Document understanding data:

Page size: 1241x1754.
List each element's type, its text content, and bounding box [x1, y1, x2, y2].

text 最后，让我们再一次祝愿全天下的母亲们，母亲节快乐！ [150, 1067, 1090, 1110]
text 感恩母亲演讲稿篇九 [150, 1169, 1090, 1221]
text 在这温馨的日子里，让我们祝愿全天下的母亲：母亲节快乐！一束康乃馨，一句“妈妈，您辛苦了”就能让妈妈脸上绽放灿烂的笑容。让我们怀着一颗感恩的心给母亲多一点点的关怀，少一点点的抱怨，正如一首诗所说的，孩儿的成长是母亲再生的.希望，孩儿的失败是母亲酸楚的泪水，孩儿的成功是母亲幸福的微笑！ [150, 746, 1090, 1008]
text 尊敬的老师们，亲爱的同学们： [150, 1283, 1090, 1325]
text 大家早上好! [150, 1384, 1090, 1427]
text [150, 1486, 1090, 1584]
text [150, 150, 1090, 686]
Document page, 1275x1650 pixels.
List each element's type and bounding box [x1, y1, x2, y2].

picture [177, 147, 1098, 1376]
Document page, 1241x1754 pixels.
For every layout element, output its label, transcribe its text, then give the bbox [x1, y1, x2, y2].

● **ABOUT THIS EXERCISE**: Set down the preceding data verbatim. Every line belongs in the copy.

● **RESPONSE BOX**:
Page size: 1241x1754.
List each element's type, its text content, and bounding box [x1, y1, x2, y2].

text 最后，让我们再一次祝愿全天下的母亲们，母亲节快乐！ [150, 1067, 1090, 1110]
text 感恩母亲演讲稿篇九 [150, 1169, 1090, 1221]
text 在这温馨的日子里，让我们祝愿全天下的母亲：母亲节快乐！一束康乃馨，一句“妈妈，您辛苦了”就能让妈妈脸上绽放灿烂的笑容。让我们怀着一颗感恩的心给母亲多一点点的关怀，少一点点的抱怨，正如一首诗所说的，孩儿的成长是母亲再生的.希望，孩儿的失败是母亲酸楚的泪水，孩儿的成功是母亲幸福的微笑！ [150, 746, 1090, 1008]
text 尊敬的老师们，亲爱的同学们： [150, 1283, 1090, 1325]
text 大家早上好! [150, 1384, 1090, 1427]
text [150, 1486, 1090, 1584]
text [150, 150, 1090, 686]
Document page, 1275x1650 pixels.
List each element's type and bounding box [x1, y1, x2, y2].

picture [177, 147, 1098, 1376]
Document page, 1241x1754 pixels.
For every layout element, output its label, transcribe its text, then give the bbox [x1, y1, x2, y2].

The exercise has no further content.